*ABOUT THIS EXERCISE*
List each part of the JennAir range described in the page extract below.

Well, that was inconvenient.

The rectangle fit perfectly into the opening. This was not a problem when coming up the ladder; I could just give it a push and lift it out of the way. Getting out? Well, that was a problem. There were no finger-sized gaps. I tried prying at it with an old driver’s license. The license bent; the sheetrock didn’t budge.

I began analyzing our survival chances. No window up here; pretty warm and stuffy. We wouldn’t burn through the oxygen, though, would we? Surely there must be some ventilation somewhere? I hadn’t brought up any water. I could nurse Sofie…but only for so long, without water. I knocked tentatively on the sheetrock. Aaron was home, but probably not in hearing range. How long before he came looking for us? I knocked louder. Sofia stared expectantly at me.

I decided to think a little more proactively. Aaron had no way of knowing we were stuck. I needed to get that sheetrock up myself. What I needed was not something to pry, but a hook. Surely, in this still-cluttered room, there must be something usable. Something…like…Of course! A hanger! I grabbed a hanger with a metal hook from a nearby box, stuck the hook into the slim crack, gave it a half turn, and lifted. The sheetrock rose as if it and the hanger had been practicing this routine for years. And there, looking up, was Aaron’s puzzled face. “Did you lock yourself in?” he inquired.

The whole ordeal took maybe two minutes. All I can say is, thank goodness for clutter in the right place at the right time, and for a husband who notices when his wife is missing — though I’m pretty proud of rescuing myself this time.

C’est La Vie…

All summer I’ve been bemoaning my lack of cooking space. Our home was built in 1979, and it still has the original appliances. The sink in the master bathroom has some accessories dated 1985, so I’m not sure of the exact date of the JennAir range, but it’s probably between thirty and thirty-five years old. Possibly older than I am, if anyone was wondering.  And it has two burners. They’re set pretty close together, too, so using the big pressure canner is challenging — the canner overlaps the second burner, so I always worry that the food I’m heating prior to canning won’t cook evenly. It also has a griddle above an odd-looking heating element. The griddle can be switched out for a pair of grills, which I have assumed are intended for using to cook meat. I’ve never used them because we have a nice barbecue of which Aaron is very proud, and even on chilly days it’s not a big deal to fire it up and cook on it.

A JennAir range. Not mine. Mine is too grimy.
A JennAir range. Not mine. Mine is too grimy to be featured in its own post.

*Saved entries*
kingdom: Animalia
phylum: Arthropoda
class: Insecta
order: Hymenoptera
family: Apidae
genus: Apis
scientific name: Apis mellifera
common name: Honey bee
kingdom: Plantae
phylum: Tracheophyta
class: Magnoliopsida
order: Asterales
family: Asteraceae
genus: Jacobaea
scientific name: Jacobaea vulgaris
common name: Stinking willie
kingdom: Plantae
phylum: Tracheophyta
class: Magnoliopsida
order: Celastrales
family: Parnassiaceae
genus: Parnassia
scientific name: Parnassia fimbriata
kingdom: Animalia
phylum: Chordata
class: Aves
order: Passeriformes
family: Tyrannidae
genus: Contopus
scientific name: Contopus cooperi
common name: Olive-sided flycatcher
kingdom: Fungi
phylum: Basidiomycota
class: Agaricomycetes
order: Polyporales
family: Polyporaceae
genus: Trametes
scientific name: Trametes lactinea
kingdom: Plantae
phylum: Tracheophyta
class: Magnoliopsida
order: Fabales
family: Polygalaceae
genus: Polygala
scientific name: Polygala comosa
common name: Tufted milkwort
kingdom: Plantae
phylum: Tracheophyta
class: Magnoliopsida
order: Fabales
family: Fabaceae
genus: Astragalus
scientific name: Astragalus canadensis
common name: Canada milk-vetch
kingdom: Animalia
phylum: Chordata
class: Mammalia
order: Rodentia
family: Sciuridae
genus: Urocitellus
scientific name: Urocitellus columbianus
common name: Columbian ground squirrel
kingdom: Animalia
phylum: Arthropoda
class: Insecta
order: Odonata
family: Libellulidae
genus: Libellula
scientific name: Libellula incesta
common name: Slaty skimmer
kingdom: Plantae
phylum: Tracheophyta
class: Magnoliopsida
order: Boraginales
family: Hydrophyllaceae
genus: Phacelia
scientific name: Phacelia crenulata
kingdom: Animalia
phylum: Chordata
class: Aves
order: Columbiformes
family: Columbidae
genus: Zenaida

*ANSWER SPACE*
- Two burners
- A griddle
- A heating element beneath the griddle
- A pair of grills that can be swapped in for the griddle